Here’s why a ‘no deal’ would be terrible for our NHS

This government's acceptance that there might even be no resolution of the Brexit dilemma spells trouble to our public health service. Dr Louise Irvine explains.

Chris Hopson, chief executive of NHS Providers was right to raise the issue of the lack of preparedness of the NHS for a “no deal” or hard Brexit.

The risks to the NHS and wider UK population health are grave and need to be rapidly addressed.

These include:

  • The threat to already inadequate NHS and social care staffing levels if we are no longer able to recruit EU staff or assure current staff they have a secure future in the UK
  • Significant delays and increasing costs in obtaining medicines and health technologies, in particular medicines with a short shelf life such as insulin, as well as radio-isotopes for cancer testing and treatment. This includes risks to the import of human tissues such as transplant organs which currently have approval for very swift transit
  • Significant delays in accessing new drugs as a consequence of leaving the European Medicines Regulatory Agency
  • Loss of cross border collaboration to protect against public health threats such as infectious disease pandemics and anti-microbial resistance
  • Loss of medical research funding (of which the UK is a net beneficiary) and research collaboration, including for rare diseases
  • Loss of reciprocal health care for British people travelling in Europe, and the risk that UK pensioners living in Europe will lose their rights to free health care and be forced to return to the UK
  • Weakening of regulations to ensure food, air and water quality and chemicals, pesticides, waste disposal and climate change protection
  • Risks to the health of people in Northern Ireland as a hard border will mean that staff and patients will no longer be able to cross the border freely to provide or receive health care

The adverse economic impact of Brexit could harm the poorest people and the poorest areas of the UK the most, affecting people’s physical and mental health and leading to widening social and health inequalities.

◆ DATA PROVIDED:
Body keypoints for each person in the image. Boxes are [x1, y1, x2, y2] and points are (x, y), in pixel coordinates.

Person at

--

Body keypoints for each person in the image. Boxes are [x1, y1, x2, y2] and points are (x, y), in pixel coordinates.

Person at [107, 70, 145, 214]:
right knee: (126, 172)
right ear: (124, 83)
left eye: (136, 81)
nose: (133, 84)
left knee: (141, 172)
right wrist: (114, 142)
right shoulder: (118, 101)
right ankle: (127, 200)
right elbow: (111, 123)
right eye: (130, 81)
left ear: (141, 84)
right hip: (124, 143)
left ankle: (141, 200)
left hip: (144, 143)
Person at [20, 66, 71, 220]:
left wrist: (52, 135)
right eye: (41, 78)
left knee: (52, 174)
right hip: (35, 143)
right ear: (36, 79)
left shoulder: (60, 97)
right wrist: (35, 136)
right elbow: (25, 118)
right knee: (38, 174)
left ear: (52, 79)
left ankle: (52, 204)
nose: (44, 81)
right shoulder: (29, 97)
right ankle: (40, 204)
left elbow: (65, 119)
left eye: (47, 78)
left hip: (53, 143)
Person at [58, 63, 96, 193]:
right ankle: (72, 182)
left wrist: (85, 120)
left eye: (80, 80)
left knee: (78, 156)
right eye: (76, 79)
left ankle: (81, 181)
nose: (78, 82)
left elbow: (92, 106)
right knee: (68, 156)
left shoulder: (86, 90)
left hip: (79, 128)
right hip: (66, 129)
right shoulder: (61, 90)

◆ WORK INSTRUCTION: Can you pick up the piece on what a no-deal Brexit would mean for the NHS, shown before the records, and continue it after its final sentence?

◆ EXERCISE RESPONSE:
Those who argue that one advantage for the NHS of leaving the EU will be that it won’t be subject to competition law are wrong. It’s only the NHS in England which is subject to EU competition law: not Scotland or Wales. That is because in Scotland and Wales there is no competitive contracting of NHS services.

So the way to protect the NHS in England is to renationalise it.

Being a member of the EU does not prevent a country having nationalised industries or services. Competition law is part of any of the likely trade deals the UK will have to make with other countries, such as the USA, and a marketised English NHS will be included. So it’s domestic law, not EU law, that is putting the NHS at risk from international trade deals.

There is a growing movement for a “People’s Vote” on the final exit deal.

The British Medical Association, the Royal College of Nursing and the Royal College of Midwives have all supported such a call, because the threats to the NHS and the public health of a ‘no deal’ or hard Brexit are so serious that the British people should have the chance to reconsider their decision.

Dr Louise Irvine is a GP and the National Health Action Party secretary. She is a member of British Medical Association Council  and writes in personal capacity.